» Prompt
When a line in the listing contains the string "Việt", pick it out and copy it.

» Data for processing
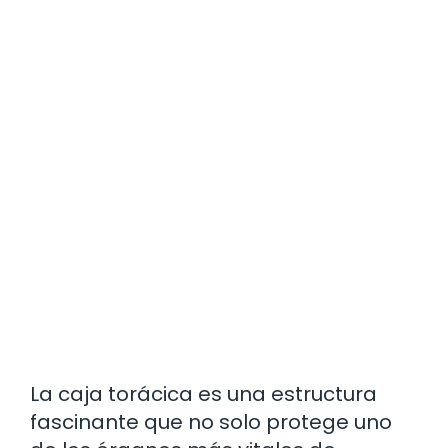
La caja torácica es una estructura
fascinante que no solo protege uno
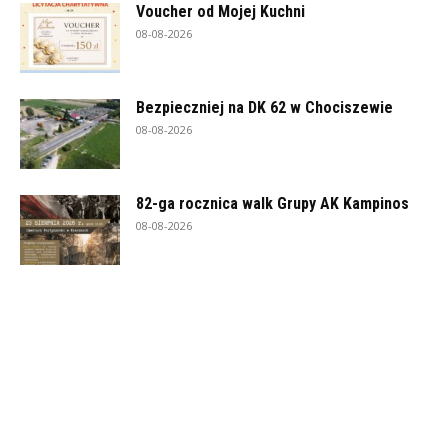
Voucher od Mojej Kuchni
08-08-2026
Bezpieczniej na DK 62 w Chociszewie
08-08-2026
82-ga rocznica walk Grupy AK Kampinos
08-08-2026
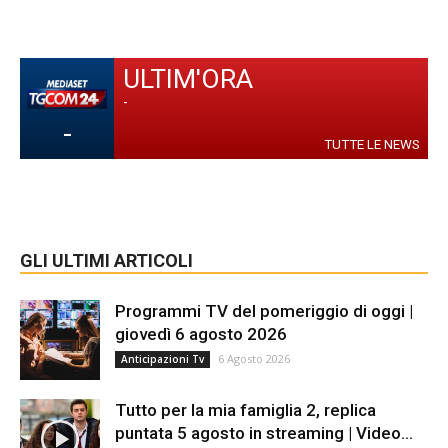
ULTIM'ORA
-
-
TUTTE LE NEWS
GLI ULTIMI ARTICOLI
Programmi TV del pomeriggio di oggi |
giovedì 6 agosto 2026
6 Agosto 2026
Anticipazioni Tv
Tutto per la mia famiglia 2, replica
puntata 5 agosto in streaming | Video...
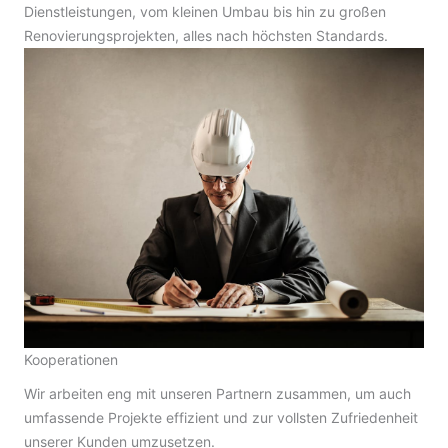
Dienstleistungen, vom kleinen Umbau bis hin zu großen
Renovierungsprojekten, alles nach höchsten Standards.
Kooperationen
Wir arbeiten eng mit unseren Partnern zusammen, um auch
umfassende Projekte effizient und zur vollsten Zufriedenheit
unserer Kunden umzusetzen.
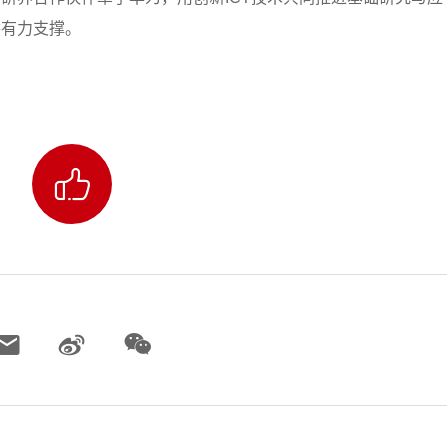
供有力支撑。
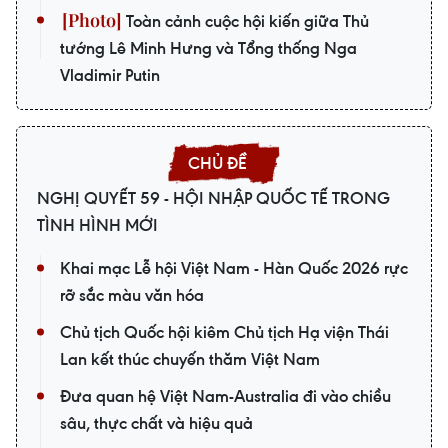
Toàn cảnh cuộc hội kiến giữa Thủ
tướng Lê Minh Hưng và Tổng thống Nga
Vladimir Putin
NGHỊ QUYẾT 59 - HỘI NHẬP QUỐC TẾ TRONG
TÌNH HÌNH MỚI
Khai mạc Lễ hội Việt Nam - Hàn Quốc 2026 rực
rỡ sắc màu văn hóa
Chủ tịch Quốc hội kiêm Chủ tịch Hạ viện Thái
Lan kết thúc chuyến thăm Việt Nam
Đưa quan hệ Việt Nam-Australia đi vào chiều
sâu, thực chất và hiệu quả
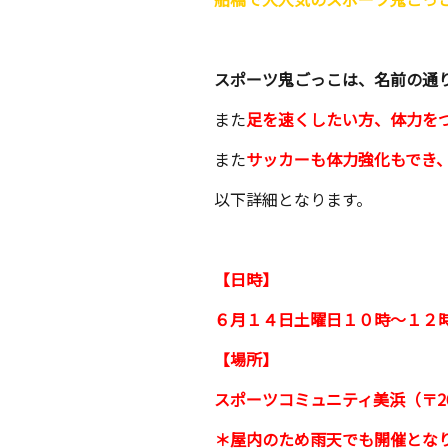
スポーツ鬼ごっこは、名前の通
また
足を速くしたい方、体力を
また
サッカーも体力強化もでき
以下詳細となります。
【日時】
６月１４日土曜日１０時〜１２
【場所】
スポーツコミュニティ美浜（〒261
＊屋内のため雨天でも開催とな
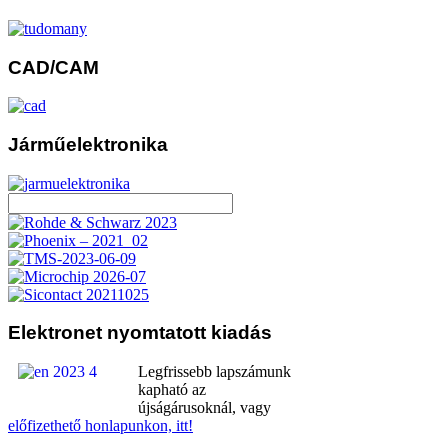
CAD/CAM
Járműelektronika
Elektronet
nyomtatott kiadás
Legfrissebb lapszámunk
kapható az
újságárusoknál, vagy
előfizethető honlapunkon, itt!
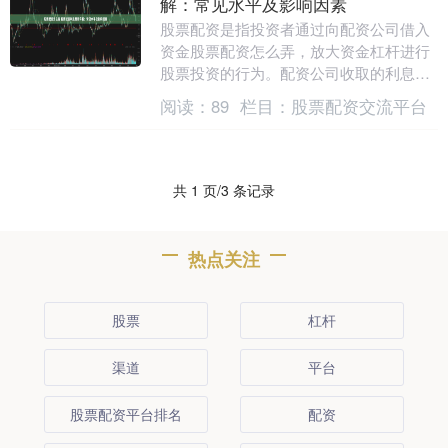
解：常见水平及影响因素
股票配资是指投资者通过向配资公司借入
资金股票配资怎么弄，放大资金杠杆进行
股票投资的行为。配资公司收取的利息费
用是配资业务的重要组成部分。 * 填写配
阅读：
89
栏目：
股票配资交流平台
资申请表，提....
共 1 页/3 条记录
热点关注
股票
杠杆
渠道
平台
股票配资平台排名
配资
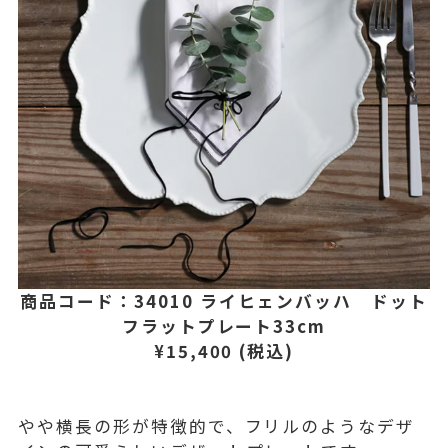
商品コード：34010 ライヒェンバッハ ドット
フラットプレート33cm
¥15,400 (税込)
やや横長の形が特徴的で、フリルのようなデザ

» Result for this exercise
Khai mạc Lễ hội Việt Nam - Hàn Quốc 2026 rực
Lan kết thúc chuyến thăm Việt Nam
Đưa quan hệ Việt Nam-Australia đi vào chiều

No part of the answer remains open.